The revised Broadband Privacy Rules reflect a range of comments provided by telecommunications companies and online service providers, privacy and public interest groups, as well as the Bureau of Consumer Protection of the U.S. Federal Trade Commission ("FTC"). Prior comments from various telecommunications providers sought to harmonize the FCC's regulations with the FTC's privacy framework, including adopting a "sensitivity-based" approach to customer notice and consent requirements as well as the FTC's standard for use of "de-identified" customer information.

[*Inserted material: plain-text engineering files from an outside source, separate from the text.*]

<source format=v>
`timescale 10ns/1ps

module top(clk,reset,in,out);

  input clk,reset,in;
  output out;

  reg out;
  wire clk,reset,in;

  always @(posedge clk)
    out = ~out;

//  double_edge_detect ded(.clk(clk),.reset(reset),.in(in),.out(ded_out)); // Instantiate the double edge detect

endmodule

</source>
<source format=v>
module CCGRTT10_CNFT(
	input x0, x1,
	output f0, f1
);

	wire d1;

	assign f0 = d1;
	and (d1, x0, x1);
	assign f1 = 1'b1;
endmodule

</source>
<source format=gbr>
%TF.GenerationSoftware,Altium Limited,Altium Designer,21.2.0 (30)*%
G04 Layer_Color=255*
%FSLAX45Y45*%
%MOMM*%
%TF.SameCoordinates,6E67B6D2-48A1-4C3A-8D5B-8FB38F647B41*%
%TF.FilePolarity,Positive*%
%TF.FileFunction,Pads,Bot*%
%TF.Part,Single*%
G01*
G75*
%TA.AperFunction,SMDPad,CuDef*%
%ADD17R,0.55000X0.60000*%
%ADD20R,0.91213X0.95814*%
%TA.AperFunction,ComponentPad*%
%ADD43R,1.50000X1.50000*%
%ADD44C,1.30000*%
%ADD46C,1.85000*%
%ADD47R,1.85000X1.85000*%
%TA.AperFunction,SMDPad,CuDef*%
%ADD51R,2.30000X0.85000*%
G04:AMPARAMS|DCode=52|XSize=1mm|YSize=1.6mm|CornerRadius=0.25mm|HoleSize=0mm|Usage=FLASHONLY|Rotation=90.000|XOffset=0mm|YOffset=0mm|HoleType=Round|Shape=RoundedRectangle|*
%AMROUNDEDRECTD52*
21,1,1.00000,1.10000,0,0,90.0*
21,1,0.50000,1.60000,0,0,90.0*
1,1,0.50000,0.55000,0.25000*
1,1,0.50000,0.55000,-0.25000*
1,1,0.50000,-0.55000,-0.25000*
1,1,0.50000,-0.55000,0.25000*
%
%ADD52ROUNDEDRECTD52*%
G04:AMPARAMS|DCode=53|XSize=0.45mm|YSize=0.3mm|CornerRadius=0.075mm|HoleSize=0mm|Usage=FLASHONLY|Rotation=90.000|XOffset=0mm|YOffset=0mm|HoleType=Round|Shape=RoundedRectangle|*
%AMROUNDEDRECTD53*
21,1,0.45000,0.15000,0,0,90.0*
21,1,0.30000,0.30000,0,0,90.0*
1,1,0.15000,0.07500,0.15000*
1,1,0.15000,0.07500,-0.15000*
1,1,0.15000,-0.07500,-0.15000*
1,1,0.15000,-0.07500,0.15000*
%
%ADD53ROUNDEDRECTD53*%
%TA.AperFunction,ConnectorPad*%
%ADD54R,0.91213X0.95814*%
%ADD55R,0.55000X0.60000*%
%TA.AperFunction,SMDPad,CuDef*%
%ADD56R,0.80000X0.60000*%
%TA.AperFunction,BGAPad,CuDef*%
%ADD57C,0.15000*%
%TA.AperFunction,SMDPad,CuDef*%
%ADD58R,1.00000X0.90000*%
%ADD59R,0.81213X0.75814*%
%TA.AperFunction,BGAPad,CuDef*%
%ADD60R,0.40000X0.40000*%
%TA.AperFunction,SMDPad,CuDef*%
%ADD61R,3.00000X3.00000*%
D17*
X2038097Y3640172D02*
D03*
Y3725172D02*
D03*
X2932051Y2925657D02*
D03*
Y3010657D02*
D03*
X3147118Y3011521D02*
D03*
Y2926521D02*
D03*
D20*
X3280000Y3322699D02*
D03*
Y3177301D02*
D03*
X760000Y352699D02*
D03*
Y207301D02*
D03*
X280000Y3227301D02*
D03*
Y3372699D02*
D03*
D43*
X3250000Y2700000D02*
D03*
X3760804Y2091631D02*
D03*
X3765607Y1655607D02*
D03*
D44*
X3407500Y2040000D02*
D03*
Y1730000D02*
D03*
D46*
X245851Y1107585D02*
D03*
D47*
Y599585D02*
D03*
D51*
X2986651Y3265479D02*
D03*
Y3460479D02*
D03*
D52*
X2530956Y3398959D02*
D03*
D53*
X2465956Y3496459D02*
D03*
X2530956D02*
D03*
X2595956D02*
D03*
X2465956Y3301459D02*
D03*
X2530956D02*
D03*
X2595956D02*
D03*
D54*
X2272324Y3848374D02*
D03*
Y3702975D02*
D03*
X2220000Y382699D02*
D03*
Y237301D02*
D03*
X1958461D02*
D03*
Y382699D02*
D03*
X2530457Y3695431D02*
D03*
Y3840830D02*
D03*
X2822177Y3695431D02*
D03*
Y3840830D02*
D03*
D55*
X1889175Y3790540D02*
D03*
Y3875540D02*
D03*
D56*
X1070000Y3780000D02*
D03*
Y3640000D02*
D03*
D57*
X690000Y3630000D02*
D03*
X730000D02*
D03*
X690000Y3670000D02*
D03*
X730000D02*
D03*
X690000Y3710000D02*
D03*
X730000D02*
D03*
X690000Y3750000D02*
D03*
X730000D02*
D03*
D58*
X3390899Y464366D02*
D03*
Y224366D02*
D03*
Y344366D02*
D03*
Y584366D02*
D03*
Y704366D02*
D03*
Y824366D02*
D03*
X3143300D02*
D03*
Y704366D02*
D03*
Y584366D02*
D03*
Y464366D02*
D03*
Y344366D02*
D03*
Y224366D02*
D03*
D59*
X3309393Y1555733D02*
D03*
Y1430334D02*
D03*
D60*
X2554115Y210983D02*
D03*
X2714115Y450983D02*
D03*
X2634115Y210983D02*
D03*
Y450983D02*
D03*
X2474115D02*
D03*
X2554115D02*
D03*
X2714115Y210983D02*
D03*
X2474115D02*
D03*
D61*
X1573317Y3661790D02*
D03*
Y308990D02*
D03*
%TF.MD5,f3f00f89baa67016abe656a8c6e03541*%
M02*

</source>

The FTC similarly sought to align the FCC's rules with its own approach to information privacy and consumer protection in May 2016 comments to the FCC's NPRM.[10] While these and other suggestions consistent with the FTC's privacy framework have been incorporated into the adopted version of the Broadband Privacy Rules, the new rules do not reflect other concerns voiced by some companies and trade associations, such as certain restrictions on affiliate data sharing and marketing practices, or the data breach notification and reporting requirements. In contrast, consumer advocacy groups have applauded the new rules as an important step for transparency and accountability in the use of consumer data by telecommunications companies providing Broadband services.

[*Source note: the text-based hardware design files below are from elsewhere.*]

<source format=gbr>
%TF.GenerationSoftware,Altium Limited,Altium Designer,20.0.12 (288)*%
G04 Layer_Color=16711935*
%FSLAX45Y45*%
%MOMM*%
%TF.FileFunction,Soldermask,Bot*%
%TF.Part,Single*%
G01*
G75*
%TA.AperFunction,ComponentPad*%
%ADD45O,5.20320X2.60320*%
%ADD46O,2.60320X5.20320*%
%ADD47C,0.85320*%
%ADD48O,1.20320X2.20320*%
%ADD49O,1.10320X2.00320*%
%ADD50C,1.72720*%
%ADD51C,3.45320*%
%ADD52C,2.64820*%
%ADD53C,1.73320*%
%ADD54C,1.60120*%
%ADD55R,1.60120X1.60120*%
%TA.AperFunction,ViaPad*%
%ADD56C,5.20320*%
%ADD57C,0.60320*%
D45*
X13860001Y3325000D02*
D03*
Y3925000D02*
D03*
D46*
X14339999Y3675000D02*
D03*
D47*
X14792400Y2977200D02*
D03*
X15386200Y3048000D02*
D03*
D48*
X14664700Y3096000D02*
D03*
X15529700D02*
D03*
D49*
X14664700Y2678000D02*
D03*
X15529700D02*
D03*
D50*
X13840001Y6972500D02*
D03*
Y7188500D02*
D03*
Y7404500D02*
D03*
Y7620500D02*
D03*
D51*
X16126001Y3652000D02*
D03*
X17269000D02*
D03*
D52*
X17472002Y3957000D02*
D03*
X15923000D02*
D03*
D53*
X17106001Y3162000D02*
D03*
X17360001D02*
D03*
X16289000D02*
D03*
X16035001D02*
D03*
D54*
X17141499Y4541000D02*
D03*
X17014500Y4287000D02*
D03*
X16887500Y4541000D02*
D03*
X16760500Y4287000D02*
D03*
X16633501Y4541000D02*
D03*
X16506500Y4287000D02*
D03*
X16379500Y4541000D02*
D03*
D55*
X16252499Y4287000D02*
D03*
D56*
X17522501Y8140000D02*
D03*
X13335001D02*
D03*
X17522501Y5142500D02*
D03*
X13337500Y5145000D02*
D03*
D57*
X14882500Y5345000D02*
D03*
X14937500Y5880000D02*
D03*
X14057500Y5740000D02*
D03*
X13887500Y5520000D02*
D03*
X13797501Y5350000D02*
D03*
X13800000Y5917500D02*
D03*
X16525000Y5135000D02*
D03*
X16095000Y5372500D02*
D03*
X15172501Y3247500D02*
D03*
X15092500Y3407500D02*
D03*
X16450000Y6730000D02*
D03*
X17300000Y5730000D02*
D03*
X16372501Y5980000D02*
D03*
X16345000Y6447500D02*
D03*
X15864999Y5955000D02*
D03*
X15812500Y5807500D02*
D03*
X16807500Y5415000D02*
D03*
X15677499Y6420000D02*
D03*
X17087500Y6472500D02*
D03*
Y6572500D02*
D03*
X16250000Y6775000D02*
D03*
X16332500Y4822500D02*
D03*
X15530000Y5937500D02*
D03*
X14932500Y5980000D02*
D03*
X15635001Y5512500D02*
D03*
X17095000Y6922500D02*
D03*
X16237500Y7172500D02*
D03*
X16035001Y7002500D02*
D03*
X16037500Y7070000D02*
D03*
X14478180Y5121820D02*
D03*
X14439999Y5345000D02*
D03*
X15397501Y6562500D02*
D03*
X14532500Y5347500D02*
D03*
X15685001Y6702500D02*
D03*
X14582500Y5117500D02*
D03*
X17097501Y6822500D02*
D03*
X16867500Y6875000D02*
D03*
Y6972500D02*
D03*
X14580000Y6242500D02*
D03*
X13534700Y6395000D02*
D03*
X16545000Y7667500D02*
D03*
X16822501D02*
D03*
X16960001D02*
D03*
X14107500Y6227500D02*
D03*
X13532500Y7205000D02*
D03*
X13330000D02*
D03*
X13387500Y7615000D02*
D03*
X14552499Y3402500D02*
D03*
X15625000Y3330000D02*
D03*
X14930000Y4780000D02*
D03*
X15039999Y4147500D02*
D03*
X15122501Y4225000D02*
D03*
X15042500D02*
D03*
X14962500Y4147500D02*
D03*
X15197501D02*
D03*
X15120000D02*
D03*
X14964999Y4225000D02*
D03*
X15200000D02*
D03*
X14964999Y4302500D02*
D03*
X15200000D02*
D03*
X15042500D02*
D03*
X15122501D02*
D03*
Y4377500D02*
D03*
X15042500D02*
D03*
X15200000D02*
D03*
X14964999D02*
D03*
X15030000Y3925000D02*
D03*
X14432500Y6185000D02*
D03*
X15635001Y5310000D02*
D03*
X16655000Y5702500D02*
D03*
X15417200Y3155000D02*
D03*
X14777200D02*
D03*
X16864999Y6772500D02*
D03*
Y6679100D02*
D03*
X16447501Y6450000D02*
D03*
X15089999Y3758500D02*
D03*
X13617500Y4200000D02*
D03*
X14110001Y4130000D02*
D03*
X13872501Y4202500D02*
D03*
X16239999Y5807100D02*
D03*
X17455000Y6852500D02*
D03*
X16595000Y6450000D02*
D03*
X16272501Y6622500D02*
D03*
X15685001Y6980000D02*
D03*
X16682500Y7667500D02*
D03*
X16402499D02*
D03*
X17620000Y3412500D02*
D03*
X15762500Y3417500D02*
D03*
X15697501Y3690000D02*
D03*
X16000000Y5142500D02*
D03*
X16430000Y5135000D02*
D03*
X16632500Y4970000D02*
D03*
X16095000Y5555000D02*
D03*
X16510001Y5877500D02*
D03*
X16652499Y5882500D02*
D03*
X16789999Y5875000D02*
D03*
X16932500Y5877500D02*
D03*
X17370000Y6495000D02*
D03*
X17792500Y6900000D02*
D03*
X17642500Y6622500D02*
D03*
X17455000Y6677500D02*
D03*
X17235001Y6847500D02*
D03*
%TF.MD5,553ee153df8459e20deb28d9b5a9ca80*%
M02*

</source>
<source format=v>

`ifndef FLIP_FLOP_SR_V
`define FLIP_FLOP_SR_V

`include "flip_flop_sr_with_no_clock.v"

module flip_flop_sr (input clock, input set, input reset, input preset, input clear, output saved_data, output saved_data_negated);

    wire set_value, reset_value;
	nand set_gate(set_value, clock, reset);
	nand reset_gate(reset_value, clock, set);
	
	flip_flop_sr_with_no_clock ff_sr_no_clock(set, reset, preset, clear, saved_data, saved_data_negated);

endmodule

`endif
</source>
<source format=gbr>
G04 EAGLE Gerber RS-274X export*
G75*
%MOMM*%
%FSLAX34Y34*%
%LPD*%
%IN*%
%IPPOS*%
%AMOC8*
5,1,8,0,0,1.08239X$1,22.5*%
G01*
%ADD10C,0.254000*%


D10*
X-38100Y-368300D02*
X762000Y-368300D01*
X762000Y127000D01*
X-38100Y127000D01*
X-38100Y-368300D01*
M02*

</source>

Major Broadband ISPs will have twelve (12) months to implement the requirements of the Broadband Privacy Rules, while smaller providers will be given an additional twelve (12) months to achieve compliance. The security requirements of the Broadband Privacy Rules will go into effect ninety (90) days after the publication of the Order summary in the Federal Register, and data breach notification obligations take effect six (6) months from publication.